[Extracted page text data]
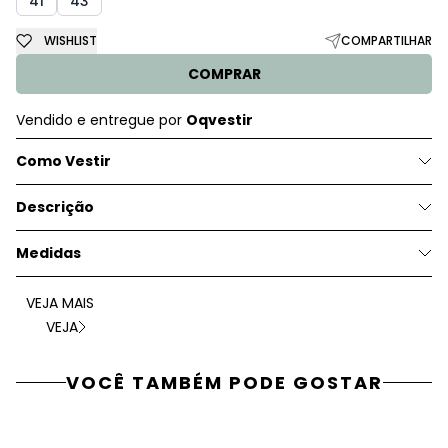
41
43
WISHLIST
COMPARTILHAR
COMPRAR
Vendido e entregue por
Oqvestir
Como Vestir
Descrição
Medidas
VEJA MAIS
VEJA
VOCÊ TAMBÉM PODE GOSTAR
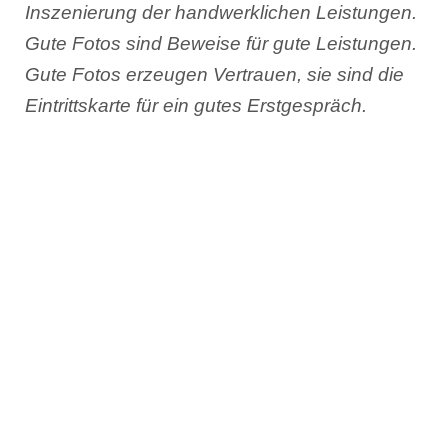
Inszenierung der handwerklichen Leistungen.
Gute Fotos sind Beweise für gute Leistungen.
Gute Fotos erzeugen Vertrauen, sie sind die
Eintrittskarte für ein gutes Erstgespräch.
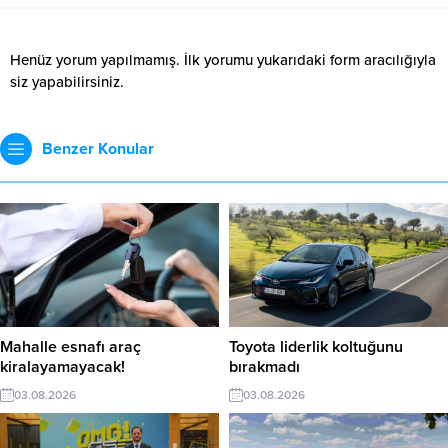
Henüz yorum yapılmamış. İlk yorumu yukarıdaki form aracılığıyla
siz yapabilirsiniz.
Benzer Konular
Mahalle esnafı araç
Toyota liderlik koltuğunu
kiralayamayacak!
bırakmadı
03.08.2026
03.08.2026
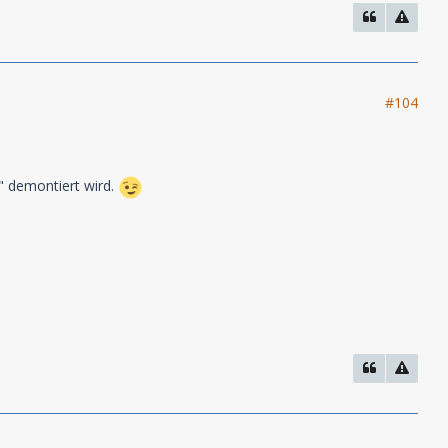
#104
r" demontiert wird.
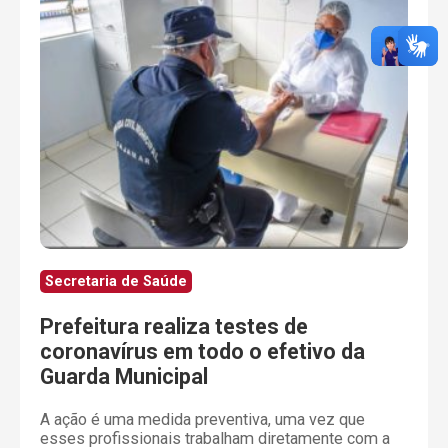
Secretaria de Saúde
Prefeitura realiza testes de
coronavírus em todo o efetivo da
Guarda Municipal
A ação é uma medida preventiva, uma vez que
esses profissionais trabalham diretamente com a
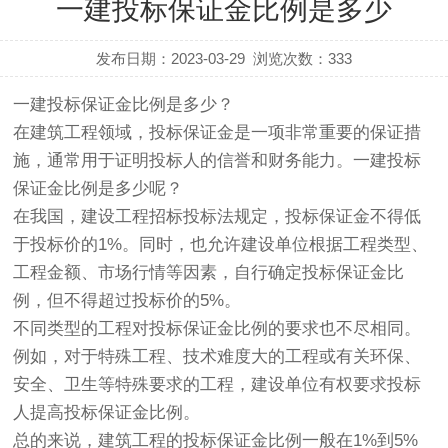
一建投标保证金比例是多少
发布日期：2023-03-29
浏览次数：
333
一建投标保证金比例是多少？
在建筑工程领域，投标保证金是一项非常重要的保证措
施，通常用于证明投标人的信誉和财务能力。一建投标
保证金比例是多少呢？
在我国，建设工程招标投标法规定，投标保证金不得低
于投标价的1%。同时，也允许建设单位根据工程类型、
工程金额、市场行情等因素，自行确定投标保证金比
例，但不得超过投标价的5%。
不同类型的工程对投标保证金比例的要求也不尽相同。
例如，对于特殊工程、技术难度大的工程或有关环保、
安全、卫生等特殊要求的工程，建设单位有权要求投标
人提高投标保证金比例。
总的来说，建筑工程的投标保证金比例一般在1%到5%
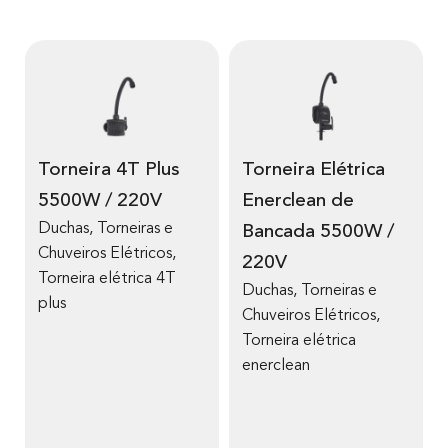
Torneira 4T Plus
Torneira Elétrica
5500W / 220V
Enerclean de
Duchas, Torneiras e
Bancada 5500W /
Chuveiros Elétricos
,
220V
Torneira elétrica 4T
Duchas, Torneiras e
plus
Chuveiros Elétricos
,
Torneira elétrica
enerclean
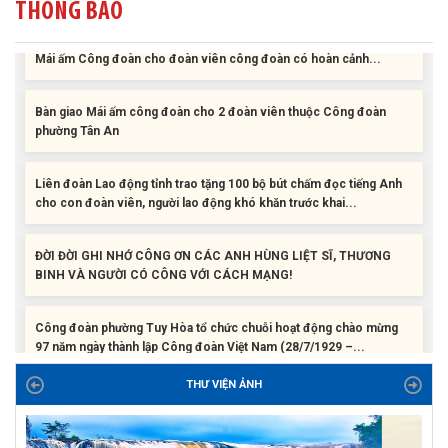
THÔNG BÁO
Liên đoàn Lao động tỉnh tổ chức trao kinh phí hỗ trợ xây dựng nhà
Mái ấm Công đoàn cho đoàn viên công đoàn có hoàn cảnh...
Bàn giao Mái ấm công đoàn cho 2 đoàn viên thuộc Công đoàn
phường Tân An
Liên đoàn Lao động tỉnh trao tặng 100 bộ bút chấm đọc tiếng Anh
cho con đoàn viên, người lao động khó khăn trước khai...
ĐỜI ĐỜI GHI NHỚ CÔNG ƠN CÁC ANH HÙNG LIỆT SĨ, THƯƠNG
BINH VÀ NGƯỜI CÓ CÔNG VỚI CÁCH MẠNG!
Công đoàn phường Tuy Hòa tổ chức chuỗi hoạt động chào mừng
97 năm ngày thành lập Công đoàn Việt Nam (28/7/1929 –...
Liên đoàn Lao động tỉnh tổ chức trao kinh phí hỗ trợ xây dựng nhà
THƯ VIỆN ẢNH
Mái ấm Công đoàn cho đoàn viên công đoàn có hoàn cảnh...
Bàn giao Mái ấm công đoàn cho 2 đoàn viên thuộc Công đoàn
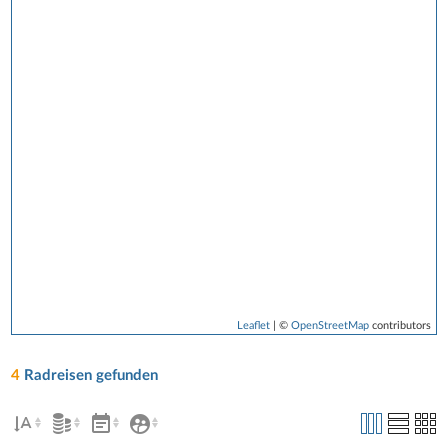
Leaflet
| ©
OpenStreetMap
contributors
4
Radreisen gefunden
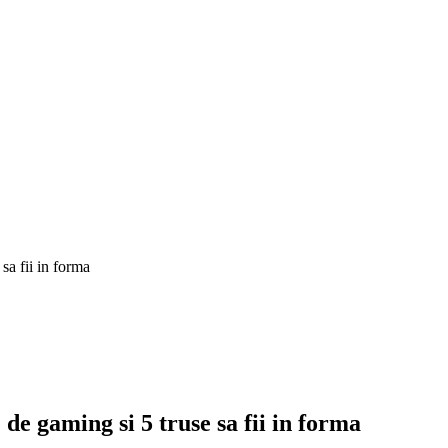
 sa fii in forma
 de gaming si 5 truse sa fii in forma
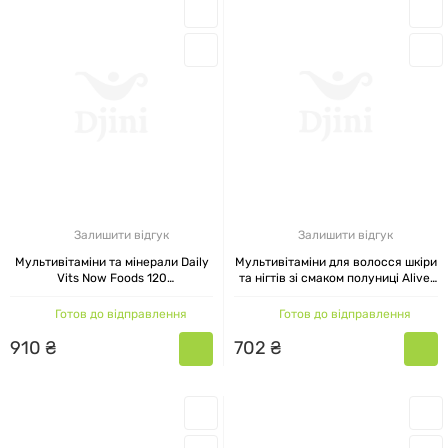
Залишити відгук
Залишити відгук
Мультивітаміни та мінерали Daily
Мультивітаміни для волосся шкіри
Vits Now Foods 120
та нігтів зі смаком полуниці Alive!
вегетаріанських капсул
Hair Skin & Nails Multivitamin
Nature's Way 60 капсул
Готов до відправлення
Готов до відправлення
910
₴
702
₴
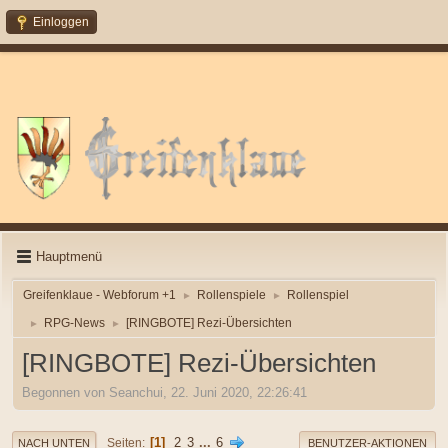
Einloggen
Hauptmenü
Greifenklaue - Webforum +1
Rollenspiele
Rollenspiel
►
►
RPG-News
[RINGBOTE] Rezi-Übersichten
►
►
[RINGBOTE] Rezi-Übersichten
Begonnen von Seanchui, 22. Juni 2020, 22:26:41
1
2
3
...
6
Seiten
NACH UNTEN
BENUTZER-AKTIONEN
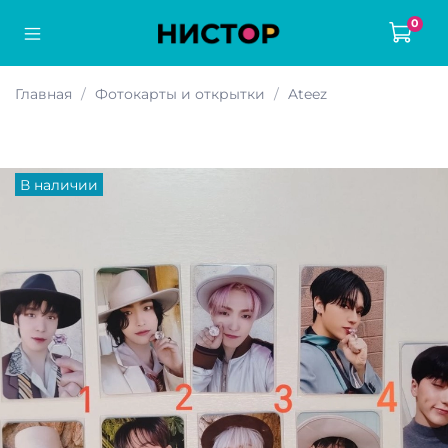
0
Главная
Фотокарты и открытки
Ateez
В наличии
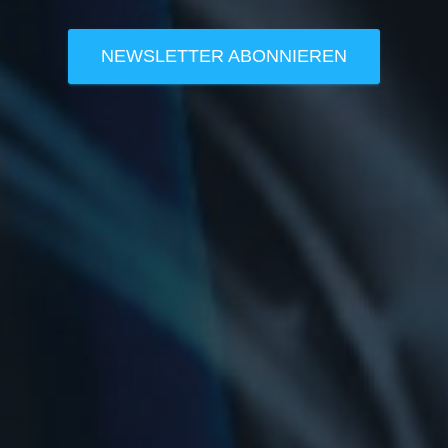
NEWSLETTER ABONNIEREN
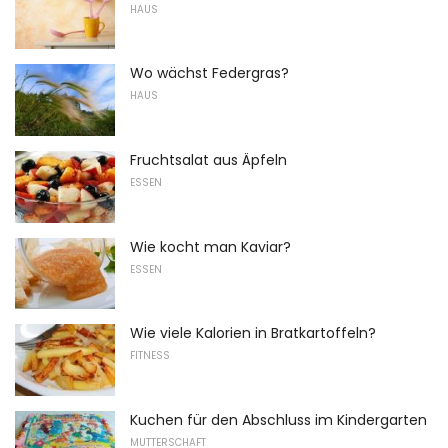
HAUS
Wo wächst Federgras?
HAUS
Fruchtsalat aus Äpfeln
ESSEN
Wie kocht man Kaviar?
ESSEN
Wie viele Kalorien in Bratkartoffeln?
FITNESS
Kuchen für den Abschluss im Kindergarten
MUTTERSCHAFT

■ **Exercise description**
Check each line of the data above for the string "đoàn", and copy the ones that have it.

■ **Task solution**
Liên đoàn Lao động tỉnh tổ chức trao kinh phí hỗ trợ xây dựng nhà
Mái ấm Công đoàn cho đoàn viên công đoàn có hoàn cảnh...
Bàn giao Mái ấm công đoàn cho 2 đoàn viên thuộc Công đoàn
Liên đoàn Lao động tỉnh trao tặng 100 bộ bút chấm đọc tiếng Anh
cho con đoàn viên, người lao động khó khăn trước khai...
Công đoàn phường Tuy Hòa tổ chức chuỗi hoạt động chào mừng
97 năm ngày thành lập Công đoàn Việt Nam (28/7/1929 –...
Liên đoàn Lao động tỉnh tổ chức trao kinh phí hỗ trợ xây dựng nhà
Mái ấm Công đoàn cho đoàn viên công đoàn có hoàn cảnh...
Bàn giao Mái ấm công đoàn cho 2 đoàn viên thuộc Công đoàn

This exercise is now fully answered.